Skyrmion Qudits Function as Quantum Qudits

Recent research has significantly advanced our understanding of skyrmions, nanoscale magnetic textures with potential applications in novel information technologies. Researchers have now demonstrated that these skyrmions can function not as simple quantum bits, or qubits, but as quantum qudits, a more complex system capable of storing significantly more information. Previous models of skyrmion qubits were limited to scenarios with small energy barriers, but this work presents a general analytical solution valid for any barrier strength. This breakthrough reveals that under certain conditions, the skyrmion’s quantum state transitions from a qubit to a qudit, dramatically increasing its information storage capacity.

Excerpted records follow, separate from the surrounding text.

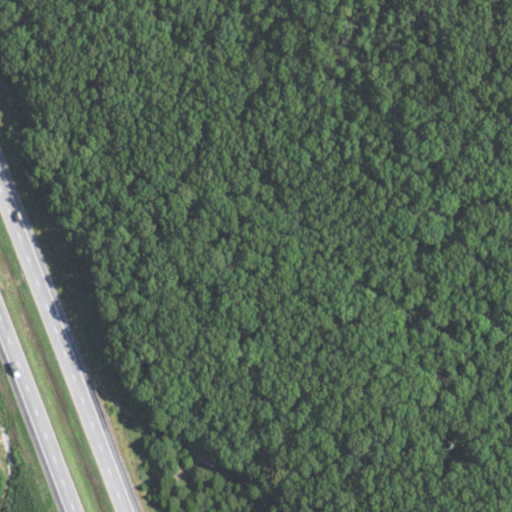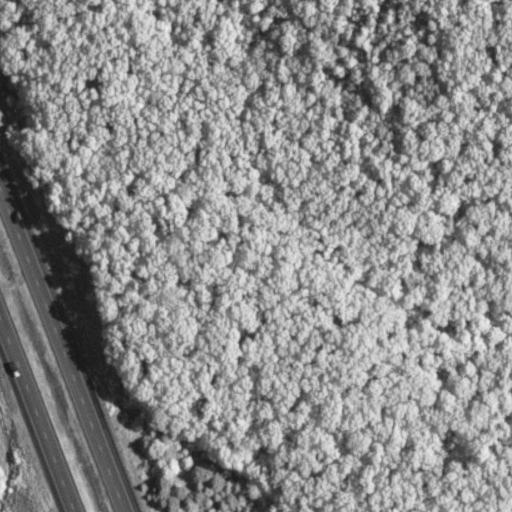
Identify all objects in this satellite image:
road: (60, 355)
road: (36, 418)
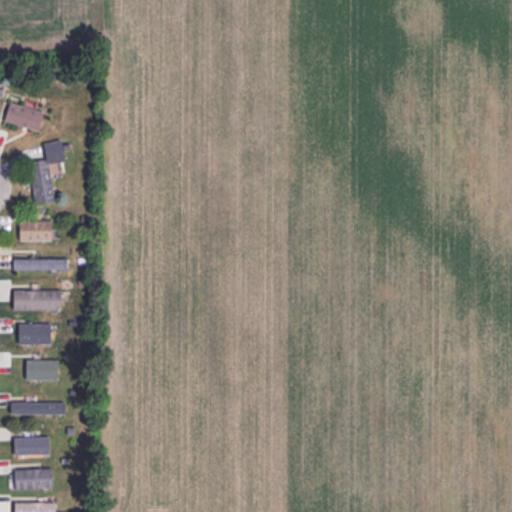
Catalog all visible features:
building: (24, 116)
building: (24, 117)
building: (45, 171)
building: (46, 173)
building: (34, 230)
building: (36, 232)
crop: (306, 256)
building: (40, 264)
building: (41, 265)
building: (37, 298)
building: (37, 301)
building: (34, 333)
building: (35, 335)
building: (37, 407)
building: (37, 409)
building: (31, 444)
building: (31, 446)
building: (30, 478)
building: (34, 479)
building: (35, 507)
building: (35, 507)
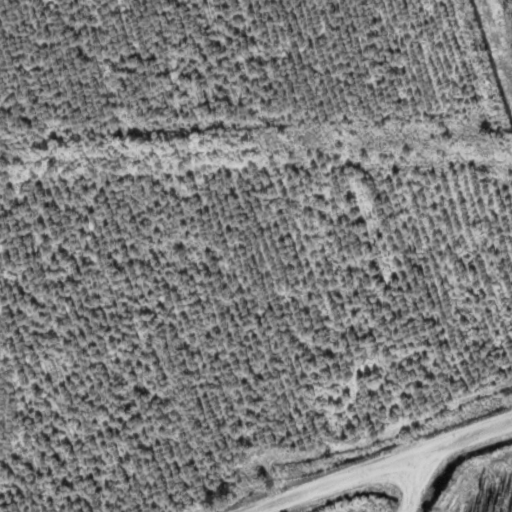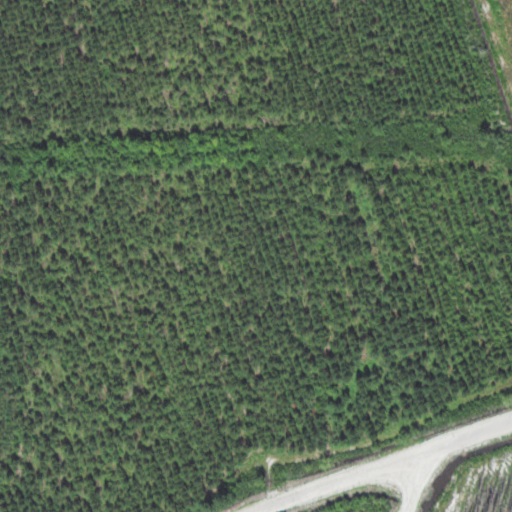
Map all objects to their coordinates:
road: (432, 446)
road: (340, 493)
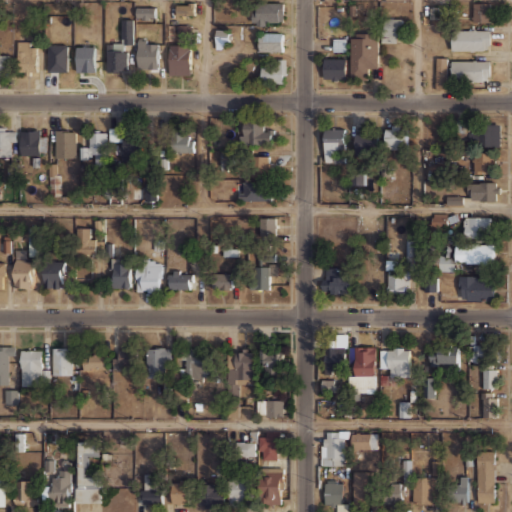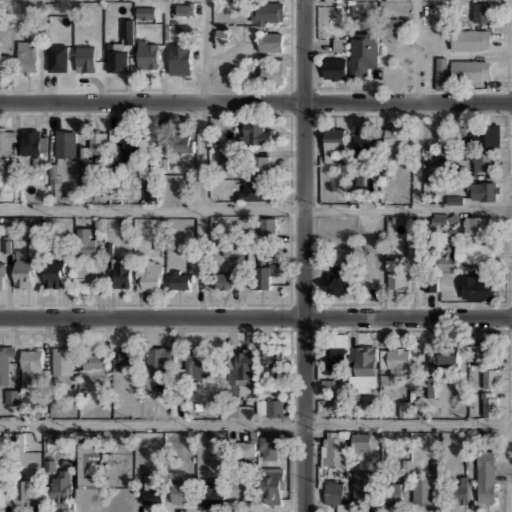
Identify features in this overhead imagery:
building: (186, 9)
building: (481, 11)
building: (145, 12)
building: (268, 12)
building: (481, 12)
building: (145, 13)
building: (267, 13)
building: (391, 27)
building: (392, 29)
building: (127, 32)
building: (222, 38)
building: (470, 39)
building: (471, 40)
building: (270, 41)
building: (271, 42)
building: (339, 45)
building: (119, 48)
road: (203, 51)
road: (417, 51)
building: (147, 53)
building: (363, 53)
building: (363, 53)
building: (147, 55)
building: (26, 56)
building: (86, 56)
building: (27, 58)
building: (58, 58)
building: (58, 59)
building: (86, 59)
building: (117, 59)
building: (179, 59)
building: (180, 59)
building: (5, 63)
building: (5, 64)
building: (334, 68)
building: (335, 68)
building: (470, 68)
building: (470, 70)
building: (274, 71)
building: (274, 72)
building: (440, 72)
building: (442, 73)
road: (256, 103)
building: (253, 132)
building: (116, 134)
building: (255, 134)
building: (484, 134)
building: (486, 135)
building: (395, 137)
building: (395, 138)
building: (333, 139)
building: (6, 141)
building: (7, 141)
building: (32, 141)
building: (182, 141)
building: (183, 141)
building: (366, 141)
building: (30, 142)
building: (64, 143)
building: (366, 143)
building: (66, 144)
building: (335, 145)
building: (131, 146)
building: (95, 147)
building: (132, 147)
building: (99, 148)
road: (201, 158)
building: (484, 161)
building: (484, 162)
building: (259, 164)
building: (261, 165)
building: (356, 178)
building: (482, 190)
building: (256, 191)
building: (484, 191)
building: (150, 192)
building: (151, 192)
building: (255, 193)
building: (454, 200)
road: (256, 210)
building: (476, 225)
building: (268, 226)
building: (268, 227)
building: (477, 227)
building: (89, 238)
building: (85, 241)
building: (35, 242)
building: (467, 254)
building: (466, 255)
road: (303, 256)
building: (23, 272)
building: (120, 272)
building: (122, 272)
building: (53, 273)
building: (2, 274)
building: (24, 274)
building: (54, 274)
building: (2, 275)
building: (262, 275)
building: (263, 275)
building: (149, 276)
building: (148, 278)
building: (222, 279)
building: (335, 279)
building: (181, 280)
building: (181, 280)
building: (222, 280)
building: (398, 280)
building: (398, 280)
building: (335, 281)
building: (431, 284)
building: (474, 288)
building: (477, 288)
road: (256, 318)
building: (479, 352)
building: (481, 352)
building: (336, 354)
building: (125, 356)
building: (444, 356)
building: (125, 357)
building: (333, 357)
building: (445, 357)
building: (272, 359)
building: (396, 359)
building: (63, 360)
building: (96, 360)
building: (158, 360)
building: (63, 361)
building: (96, 361)
building: (158, 361)
building: (273, 361)
building: (396, 361)
building: (5, 363)
building: (198, 363)
building: (6, 364)
building: (198, 364)
building: (31, 366)
building: (362, 366)
building: (364, 366)
building: (245, 367)
building: (239, 368)
building: (33, 369)
building: (490, 377)
building: (490, 377)
building: (327, 386)
building: (429, 387)
building: (12, 397)
building: (490, 404)
building: (489, 405)
building: (270, 407)
building: (271, 407)
building: (404, 409)
road: (256, 424)
building: (365, 440)
building: (365, 441)
building: (270, 444)
building: (269, 446)
building: (249, 447)
building: (332, 447)
building: (334, 448)
building: (243, 449)
building: (437, 467)
building: (405, 468)
building: (87, 473)
building: (87, 475)
building: (486, 475)
building: (487, 476)
building: (362, 485)
building: (59, 486)
building: (62, 486)
building: (271, 486)
building: (362, 486)
building: (270, 487)
building: (151, 488)
building: (153, 489)
building: (239, 489)
building: (422, 489)
building: (459, 489)
building: (425, 490)
building: (461, 490)
building: (2, 491)
building: (26, 491)
building: (180, 491)
building: (2, 492)
building: (26, 492)
building: (181, 492)
building: (239, 492)
building: (334, 492)
building: (334, 492)
building: (393, 492)
building: (391, 493)
building: (211, 494)
building: (212, 495)
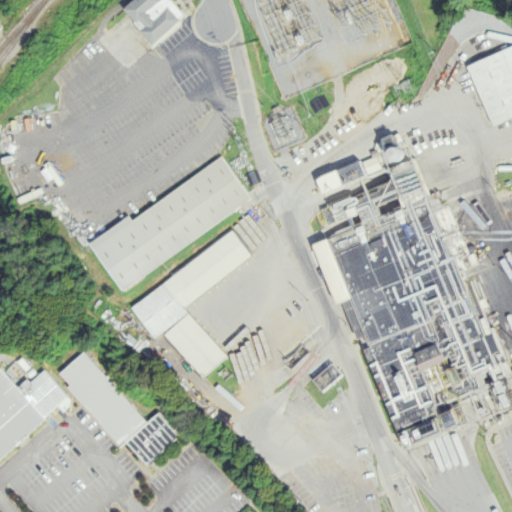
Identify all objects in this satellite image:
road: (210, 10)
building: (153, 16)
building: (147, 18)
railway: (21, 24)
building: (0, 26)
railway: (22, 29)
power substation: (318, 37)
road: (213, 82)
building: (492, 85)
building: (492, 85)
power tower: (403, 90)
road: (126, 94)
power substation: (284, 130)
building: (10, 187)
building: (163, 222)
building: (164, 222)
road: (303, 267)
building: (188, 283)
building: (192, 294)
building: (411, 302)
building: (414, 307)
power tower: (510, 340)
building: (191, 346)
building: (38, 393)
building: (98, 399)
building: (25, 405)
building: (114, 410)
building: (13, 415)
building: (150, 437)
road: (73, 439)
road: (509, 444)
parking lot: (504, 451)
road: (201, 463)
road: (59, 479)
road: (57, 507)
road: (3, 508)
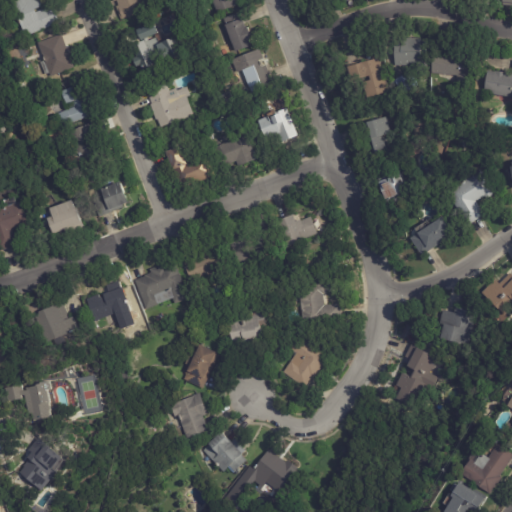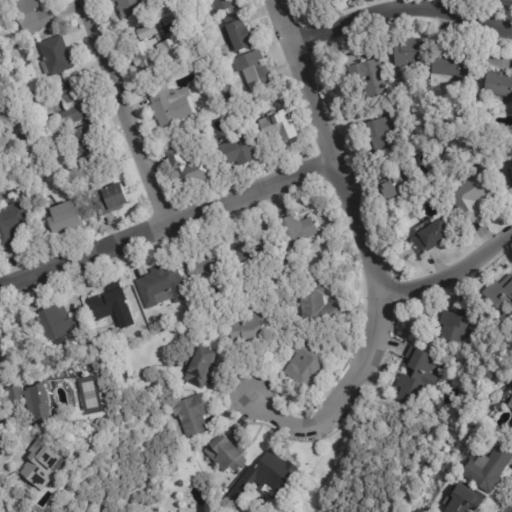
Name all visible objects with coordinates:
building: (326, 0)
building: (507, 2)
building: (326, 3)
building: (506, 3)
building: (223, 4)
building: (223, 4)
building: (128, 7)
building: (127, 8)
road: (399, 11)
building: (34, 15)
building: (31, 16)
building: (145, 31)
building: (236, 32)
building: (236, 35)
building: (153, 49)
building: (152, 51)
building: (409, 51)
building: (410, 52)
building: (55, 55)
building: (53, 56)
building: (450, 63)
building: (452, 66)
building: (250, 69)
building: (252, 71)
building: (368, 78)
building: (369, 78)
building: (404, 82)
building: (498, 83)
building: (498, 83)
building: (223, 100)
building: (168, 104)
building: (169, 104)
building: (72, 106)
building: (71, 108)
road: (122, 113)
building: (279, 125)
building: (282, 126)
building: (375, 135)
building: (370, 137)
building: (85, 143)
building: (84, 147)
building: (237, 151)
building: (234, 152)
building: (187, 166)
building: (511, 168)
building: (187, 169)
building: (511, 169)
building: (391, 188)
building: (390, 190)
building: (470, 196)
building: (470, 197)
building: (113, 198)
building: (112, 199)
building: (61, 217)
building: (63, 217)
building: (12, 222)
building: (11, 223)
road: (167, 225)
building: (297, 229)
building: (293, 230)
building: (428, 234)
building: (431, 236)
building: (247, 251)
road: (366, 253)
building: (203, 263)
road: (450, 274)
building: (161, 285)
building: (160, 286)
building: (500, 294)
building: (500, 297)
building: (108, 302)
building: (108, 304)
building: (318, 306)
building: (317, 308)
building: (54, 324)
building: (55, 325)
building: (453, 326)
building: (455, 326)
building: (248, 327)
building: (245, 328)
building: (304, 363)
building: (304, 364)
building: (199, 365)
building: (200, 367)
building: (414, 376)
building: (414, 377)
building: (122, 380)
building: (33, 399)
building: (33, 400)
building: (190, 415)
building: (191, 416)
building: (510, 418)
building: (510, 420)
building: (225, 453)
building: (225, 453)
building: (42, 465)
building: (38, 466)
building: (488, 468)
building: (485, 469)
park: (386, 470)
building: (272, 472)
building: (273, 472)
building: (463, 500)
building: (461, 501)
road: (510, 509)
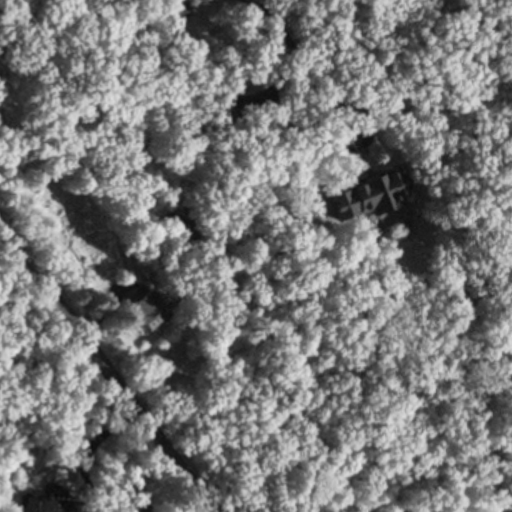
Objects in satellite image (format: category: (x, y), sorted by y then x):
building: (179, 11)
building: (181, 12)
road: (277, 105)
building: (216, 107)
building: (221, 111)
road: (294, 126)
road: (362, 146)
building: (366, 195)
building: (369, 198)
building: (155, 205)
building: (181, 224)
building: (368, 234)
road: (4, 237)
building: (142, 305)
building: (146, 308)
road: (106, 368)
road: (85, 450)
building: (127, 497)
building: (129, 499)
building: (48, 503)
building: (49, 505)
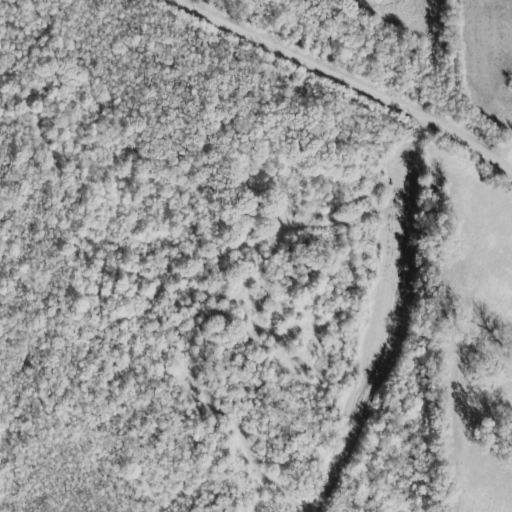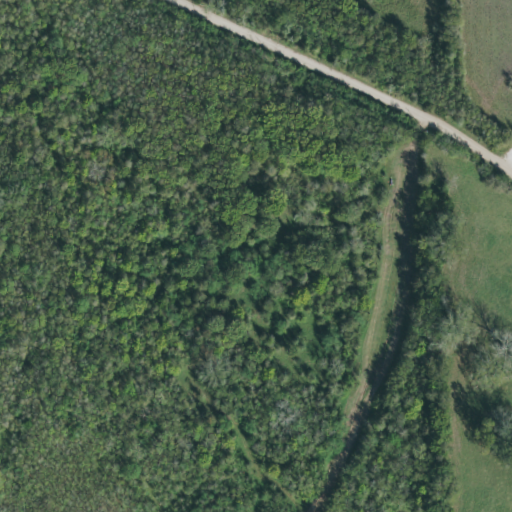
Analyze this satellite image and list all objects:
road: (352, 78)
road: (406, 322)
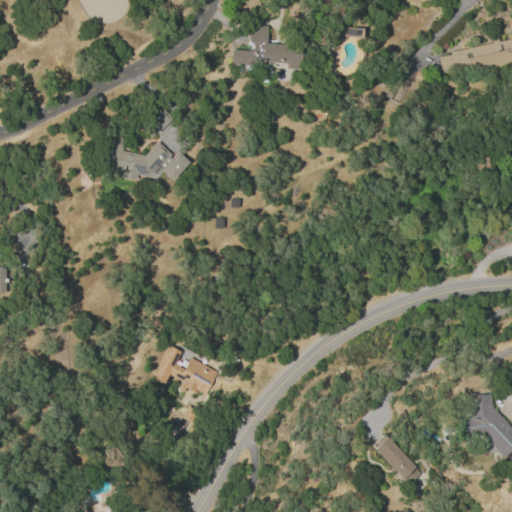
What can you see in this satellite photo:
road: (438, 30)
building: (265, 50)
building: (475, 57)
road: (117, 79)
building: (141, 161)
road: (486, 258)
road: (320, 347)
road: (436, 361)
building: (185, 372)
building: (487, 423)
building: (393, 458)
road: (249, 472)
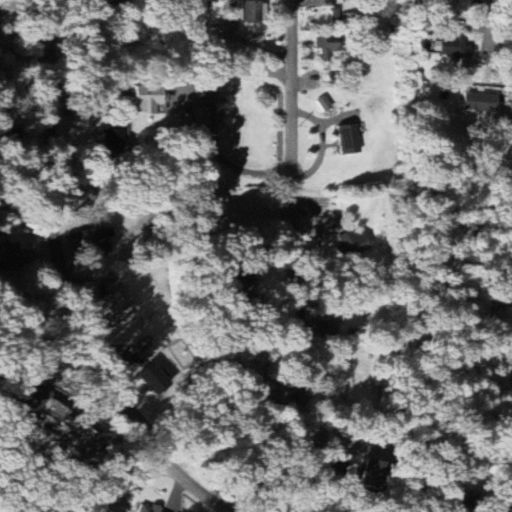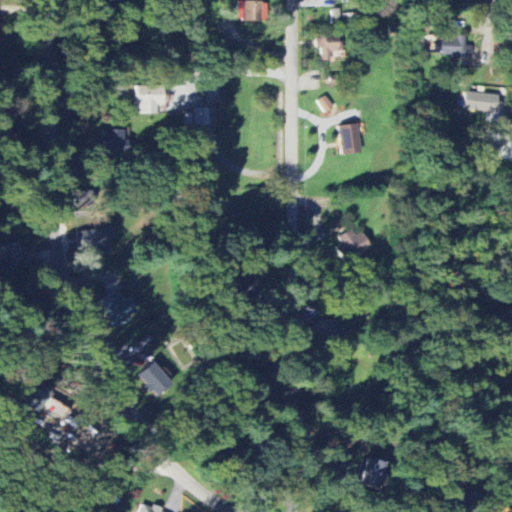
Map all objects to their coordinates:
building: (248, 11)
building: (327, 48)
building: (455, 50)
building: (145, 99)
building: (477, 102)
building: (322, 104)
building: (194, 118)
building: (346, 140)
building: (112, 142)
building: (91, 241)
building: (349, 246)
road: (294, 256)
building: (9, 258)
road: (62, 283)
building: (244, 284)
building: (116, 309)
building: (322, 331)
building: (152, 380)
building: (40, 403)
building: (370, 475)
building: (144, 509)
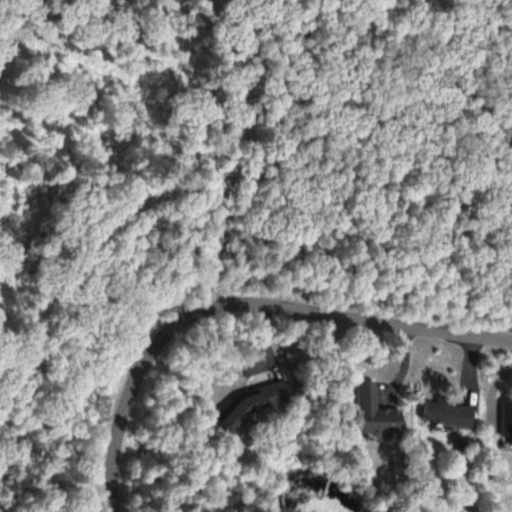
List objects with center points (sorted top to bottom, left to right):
road: (241, 308)
building: (371, 411)
building: (444, 411)
building: (504, 422)
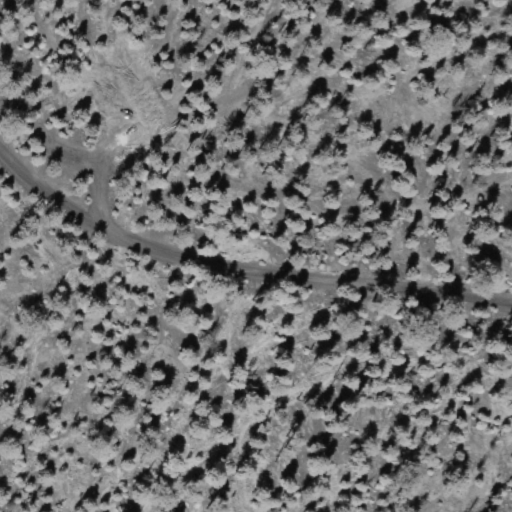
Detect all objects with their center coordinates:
road: (238, 269)
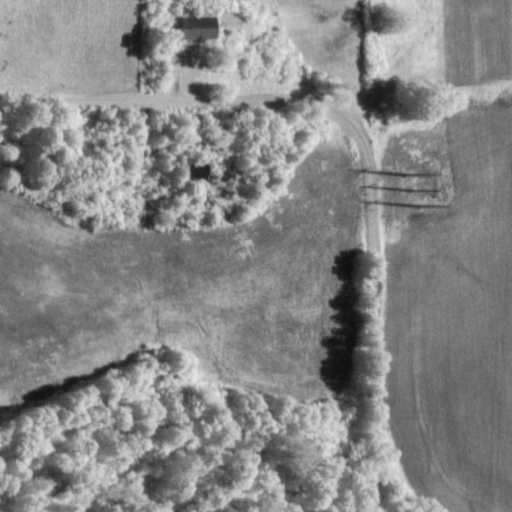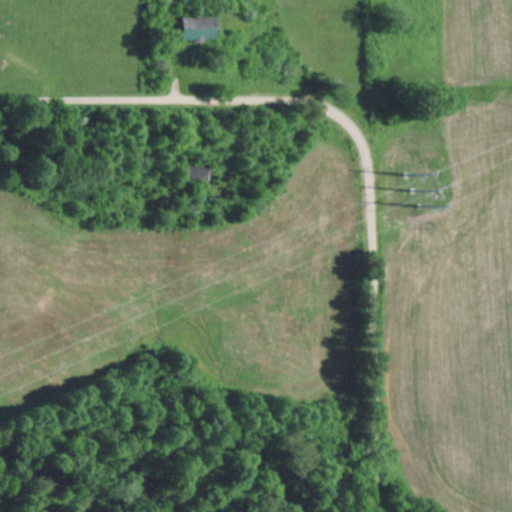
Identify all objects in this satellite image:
building: (194, 27)
road: (356, 142)
building: (189, 169)
power tower: (439, 176)
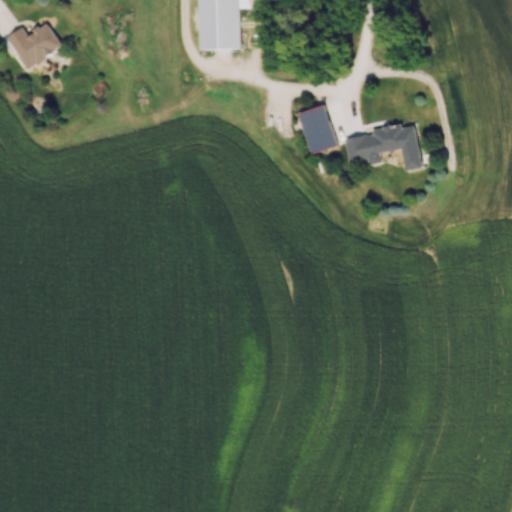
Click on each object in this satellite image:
road: (2, 20)
building: (222, 23)
building: (40, 43)
road: (285, 92)
building: (383, 145)
crop: (251, 323)
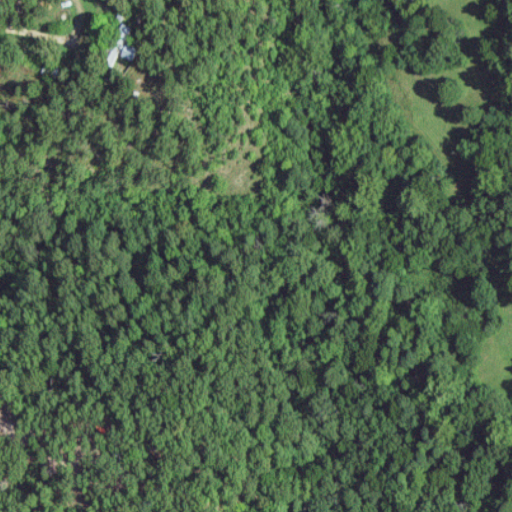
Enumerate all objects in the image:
building: (123, 35)
building: (129, 53)
road: (2, 425)
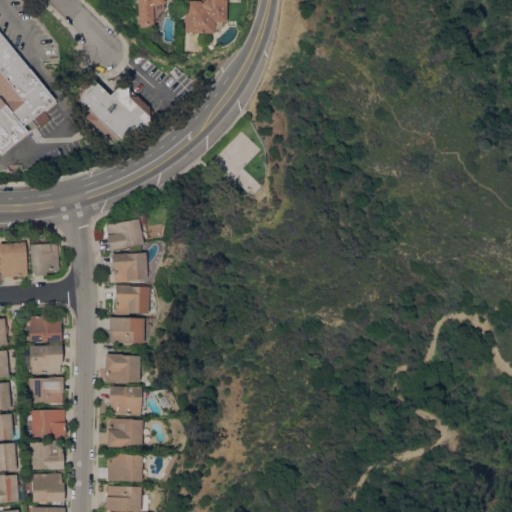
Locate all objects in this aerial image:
building: (144, 11)
building: (141, 12)
building: (197, 14)
building: (200, 15)
road: (89, 24)
road: (250, 42)
road: (137, 70)
road: (45, 79)
building: (19, 95)
building: (18, 97)
road: (212, 109)
building: (110, 110)
building: (111, 110)
road: (394, 122)
road: (176, 148)
road: (28, 151)
building: (17, 166)
road: (117, 185)
road: (35, 204)
building: (119, 233)
building: (121, 233)
building: (41, 257)
building: (42, 257)
building: (11, 258)
building: (12, 258)
building: (126, 264)
building: (124, 265)
road: (40, 296)
building: (126, 298)
building: (128, 298)
building: (41, 327)
building: (42, 328)
building: (121, 328)
building: (123, 328)
building: (1, 331)
building: (2, 331)
road: (78, 357)
building: (40, 358)
building: (41, 358)
building: (2, 362)
building: (3, 363)
building: (117, 367)
building: (119, 367)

While a qubit holds one bit of quantum information, a qudit can have multiple bits depending on its complexity, meaning fewer qudits are needed to store the same amount of data. The team’s calculations demonstrate that the coherence of these skyrmion qudits is a thousand times greater than that of previously considered skyrmion qubits, suggesting a much more robust and reliable system for quantum information processing. This discovery opens new avenues for developing compact and efficient quantum technologies, potentially surpassing the limitations of current qubit-based architectures. The increased information density and improved robustness of skyrmion qudits promise a more powerful and reliable platform for future quantum devices and a deeper understanding of quantum materials.